→ **Exercise instructions**
• A. Answer these from the computer tips text, one line each:
(i) What did the writer's desktop computer cost?
(ii) Which two players does Windows Media Player "run rings around"?
(iii) How much did the computer bought several years ago cost?
• B. Please carry the computer tips text forward from its last sentence, about calling local computer service places.

##### Text segment

Another, and an even "sexier" free application I recommend is a new media player, the VLC Media Player. Up till now the Windows Media Player (which comes free with Windows) has been the best, and it still runs rings around Apple's lame QuickTime and RealPlayer, but the VLC Media Player plays even more movie formats than the Windows one, and like WMP, you can just double-click on it to make your movie full-screen. You can even play DVD-format files (as in the Hollywood movies you rent) if for some reason you have them in file form instead of in an actual Digital Video Disk. It plays YouTube's Flash-format clips, and a host of others. And like the best things in life, it's absolutely free (at least thus far). Go to http://www.videolan.org/vlc/.
Another tip I want to share is that you can buy good used computers these days for much less than their new price in stores, and for even less at garage sales, flea markets, and online auctions like eBay. My desktop computer cost me $135, with both a DVD drive and a CD drive (it came with a used keyboard and mouse, but not a monitor, which I already had; but good used monitors can also be found in similar places, and in yard sales and flea markets these days). I bought another several years ago for my grand-duaghter for $85. So look for computer service places in your local directory and call to ask if they have refurbished used PCs available.

##########
##### Dataset entries

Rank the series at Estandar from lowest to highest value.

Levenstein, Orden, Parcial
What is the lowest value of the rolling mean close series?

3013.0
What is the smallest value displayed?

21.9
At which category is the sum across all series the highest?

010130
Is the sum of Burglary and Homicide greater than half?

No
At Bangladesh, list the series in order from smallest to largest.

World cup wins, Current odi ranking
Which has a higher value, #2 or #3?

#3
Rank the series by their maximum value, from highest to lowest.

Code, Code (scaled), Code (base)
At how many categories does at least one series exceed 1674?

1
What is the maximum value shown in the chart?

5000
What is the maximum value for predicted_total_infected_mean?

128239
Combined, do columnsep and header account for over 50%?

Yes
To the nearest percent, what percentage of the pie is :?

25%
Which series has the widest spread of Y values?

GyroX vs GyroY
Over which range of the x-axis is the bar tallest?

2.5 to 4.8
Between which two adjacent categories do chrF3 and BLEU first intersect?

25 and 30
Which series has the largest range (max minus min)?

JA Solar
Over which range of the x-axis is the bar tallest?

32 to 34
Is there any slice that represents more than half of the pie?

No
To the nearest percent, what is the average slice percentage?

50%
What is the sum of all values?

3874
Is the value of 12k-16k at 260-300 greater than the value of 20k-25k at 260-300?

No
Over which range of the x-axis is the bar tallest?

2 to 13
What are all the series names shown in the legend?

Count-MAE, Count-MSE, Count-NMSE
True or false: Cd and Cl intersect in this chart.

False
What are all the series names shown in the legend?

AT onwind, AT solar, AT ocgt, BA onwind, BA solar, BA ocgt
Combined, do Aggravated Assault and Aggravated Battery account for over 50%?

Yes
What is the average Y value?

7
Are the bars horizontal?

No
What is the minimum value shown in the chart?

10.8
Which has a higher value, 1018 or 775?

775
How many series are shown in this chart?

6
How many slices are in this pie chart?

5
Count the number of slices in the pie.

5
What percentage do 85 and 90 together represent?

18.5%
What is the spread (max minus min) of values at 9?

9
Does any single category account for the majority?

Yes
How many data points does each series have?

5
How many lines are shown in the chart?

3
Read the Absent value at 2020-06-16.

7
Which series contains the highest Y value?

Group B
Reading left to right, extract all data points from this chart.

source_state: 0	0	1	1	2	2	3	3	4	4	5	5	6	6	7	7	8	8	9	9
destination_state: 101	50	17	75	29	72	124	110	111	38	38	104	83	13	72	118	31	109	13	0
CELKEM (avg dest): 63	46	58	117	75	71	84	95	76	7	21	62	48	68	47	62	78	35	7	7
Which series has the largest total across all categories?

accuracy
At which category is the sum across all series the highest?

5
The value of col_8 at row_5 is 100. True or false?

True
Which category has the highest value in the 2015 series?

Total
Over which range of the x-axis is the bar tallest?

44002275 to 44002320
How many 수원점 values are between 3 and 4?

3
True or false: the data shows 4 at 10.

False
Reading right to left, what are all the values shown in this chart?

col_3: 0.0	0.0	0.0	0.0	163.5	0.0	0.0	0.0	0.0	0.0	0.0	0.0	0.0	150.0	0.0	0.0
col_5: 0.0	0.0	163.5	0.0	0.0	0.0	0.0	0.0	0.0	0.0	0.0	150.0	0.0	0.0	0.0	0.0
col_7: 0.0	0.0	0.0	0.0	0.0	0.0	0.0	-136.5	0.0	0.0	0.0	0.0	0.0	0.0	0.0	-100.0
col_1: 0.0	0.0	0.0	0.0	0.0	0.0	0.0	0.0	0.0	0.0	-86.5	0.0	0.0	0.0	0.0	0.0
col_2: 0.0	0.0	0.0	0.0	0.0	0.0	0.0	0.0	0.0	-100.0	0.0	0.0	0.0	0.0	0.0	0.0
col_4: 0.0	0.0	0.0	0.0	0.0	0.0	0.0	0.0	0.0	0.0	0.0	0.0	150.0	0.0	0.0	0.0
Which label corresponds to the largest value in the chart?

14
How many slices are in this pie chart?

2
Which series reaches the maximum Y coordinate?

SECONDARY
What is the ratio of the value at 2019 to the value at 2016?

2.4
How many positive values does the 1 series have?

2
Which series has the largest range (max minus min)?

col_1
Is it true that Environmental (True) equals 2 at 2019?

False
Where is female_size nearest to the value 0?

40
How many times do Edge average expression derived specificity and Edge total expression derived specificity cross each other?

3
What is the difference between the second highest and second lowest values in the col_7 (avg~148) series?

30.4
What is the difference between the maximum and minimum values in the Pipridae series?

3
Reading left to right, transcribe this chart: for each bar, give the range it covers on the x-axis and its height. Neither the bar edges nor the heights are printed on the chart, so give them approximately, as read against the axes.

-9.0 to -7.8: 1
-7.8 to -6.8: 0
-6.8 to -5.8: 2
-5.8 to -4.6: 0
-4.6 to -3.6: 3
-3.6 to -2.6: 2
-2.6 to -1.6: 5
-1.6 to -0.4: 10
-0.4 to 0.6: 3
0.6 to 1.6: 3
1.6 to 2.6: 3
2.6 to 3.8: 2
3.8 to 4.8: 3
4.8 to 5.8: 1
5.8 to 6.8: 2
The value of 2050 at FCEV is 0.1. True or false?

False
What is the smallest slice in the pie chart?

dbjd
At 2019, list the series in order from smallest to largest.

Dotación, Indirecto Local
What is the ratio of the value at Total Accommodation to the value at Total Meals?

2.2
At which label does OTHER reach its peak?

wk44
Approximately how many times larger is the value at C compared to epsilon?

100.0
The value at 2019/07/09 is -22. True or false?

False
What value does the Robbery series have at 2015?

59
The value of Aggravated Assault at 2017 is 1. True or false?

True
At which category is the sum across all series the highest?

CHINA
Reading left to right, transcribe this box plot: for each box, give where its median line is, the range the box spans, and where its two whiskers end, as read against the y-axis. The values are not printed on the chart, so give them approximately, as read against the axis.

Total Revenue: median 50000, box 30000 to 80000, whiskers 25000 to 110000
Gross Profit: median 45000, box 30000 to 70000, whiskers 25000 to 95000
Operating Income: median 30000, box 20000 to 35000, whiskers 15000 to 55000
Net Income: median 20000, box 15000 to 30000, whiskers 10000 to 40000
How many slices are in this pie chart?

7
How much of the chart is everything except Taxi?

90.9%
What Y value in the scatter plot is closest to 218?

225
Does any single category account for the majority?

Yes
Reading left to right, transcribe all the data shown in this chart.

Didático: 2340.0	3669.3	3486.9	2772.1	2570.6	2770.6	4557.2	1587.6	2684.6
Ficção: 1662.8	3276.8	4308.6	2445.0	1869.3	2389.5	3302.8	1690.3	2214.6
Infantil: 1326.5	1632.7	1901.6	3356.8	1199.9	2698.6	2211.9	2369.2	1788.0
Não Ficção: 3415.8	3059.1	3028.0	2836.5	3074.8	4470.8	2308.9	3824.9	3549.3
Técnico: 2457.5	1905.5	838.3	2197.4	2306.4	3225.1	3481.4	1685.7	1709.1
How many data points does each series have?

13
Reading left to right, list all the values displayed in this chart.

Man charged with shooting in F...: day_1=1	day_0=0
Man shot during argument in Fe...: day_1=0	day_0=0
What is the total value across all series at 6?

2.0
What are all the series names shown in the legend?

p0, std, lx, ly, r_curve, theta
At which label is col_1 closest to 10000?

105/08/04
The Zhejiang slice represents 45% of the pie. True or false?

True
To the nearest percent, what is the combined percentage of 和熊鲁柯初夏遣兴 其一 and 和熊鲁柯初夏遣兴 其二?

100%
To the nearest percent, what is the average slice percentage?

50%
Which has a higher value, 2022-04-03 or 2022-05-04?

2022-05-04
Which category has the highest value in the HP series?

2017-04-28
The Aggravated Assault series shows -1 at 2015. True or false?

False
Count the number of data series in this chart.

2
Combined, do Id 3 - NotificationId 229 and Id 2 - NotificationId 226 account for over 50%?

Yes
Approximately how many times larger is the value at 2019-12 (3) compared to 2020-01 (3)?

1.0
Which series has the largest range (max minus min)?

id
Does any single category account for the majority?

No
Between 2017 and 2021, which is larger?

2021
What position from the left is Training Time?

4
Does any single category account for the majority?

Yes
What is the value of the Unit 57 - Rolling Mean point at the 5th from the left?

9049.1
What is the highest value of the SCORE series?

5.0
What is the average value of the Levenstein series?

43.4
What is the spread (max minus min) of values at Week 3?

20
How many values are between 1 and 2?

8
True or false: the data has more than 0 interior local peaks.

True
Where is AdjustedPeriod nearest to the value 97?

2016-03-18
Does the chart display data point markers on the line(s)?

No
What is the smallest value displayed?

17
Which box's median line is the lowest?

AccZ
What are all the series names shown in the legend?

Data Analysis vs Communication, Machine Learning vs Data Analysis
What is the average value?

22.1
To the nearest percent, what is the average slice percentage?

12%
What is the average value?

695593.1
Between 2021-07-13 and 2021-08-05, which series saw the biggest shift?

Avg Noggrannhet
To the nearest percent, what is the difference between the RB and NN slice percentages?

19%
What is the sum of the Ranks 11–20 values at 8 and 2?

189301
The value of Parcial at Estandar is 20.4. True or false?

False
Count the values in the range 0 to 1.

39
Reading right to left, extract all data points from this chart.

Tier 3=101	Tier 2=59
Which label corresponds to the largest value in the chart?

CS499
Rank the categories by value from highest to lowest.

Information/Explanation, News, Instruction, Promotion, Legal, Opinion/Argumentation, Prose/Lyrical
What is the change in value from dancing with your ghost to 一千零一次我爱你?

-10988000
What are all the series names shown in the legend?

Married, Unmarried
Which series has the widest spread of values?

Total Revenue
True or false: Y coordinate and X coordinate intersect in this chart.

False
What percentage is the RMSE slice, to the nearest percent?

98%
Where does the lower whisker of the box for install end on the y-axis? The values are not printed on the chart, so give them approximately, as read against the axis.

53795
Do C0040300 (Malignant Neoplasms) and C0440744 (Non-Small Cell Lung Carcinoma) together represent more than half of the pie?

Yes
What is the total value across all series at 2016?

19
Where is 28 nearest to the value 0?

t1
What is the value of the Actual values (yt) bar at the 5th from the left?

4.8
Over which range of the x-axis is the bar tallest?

##########

→ **Answers by item**
• A.
(i) $135
(ii) Apple's QuickTime and RealPlayer
(iii) $85

• B.
My final Christmas present, this week, is another tip. I would have saved days of my computer hades last week if I'd known this sooner: If you're using Windows XP and you have a virus attack or your system is otherwise disabled, you can go to an earlier version of your system and restore it. My daughter Chis knew about this, but I learned it too late to save me a trip to the computer service guys (and a fee, of course). If you have a system malfunction, go to your computer's Control Panel (click "start" in the lower left corner of your screen and Control Panel is one of the menu items you see). Open the Control Panel. On it, select (click) Performance and Maintenance. After the new window opens, on the left column you will see "System Restore." Click it and choose "Restore my computer to an earlier time." This will give you a calendar with up to four active dates earlier than today. If your problem occurred today, you can select yesterday's date, and it will reboot your computer with all the settings you had yesterday and without the malware or virus you were attacked by today. I hope you don't have to try it, but if you do you'll be glad you knew about this feature.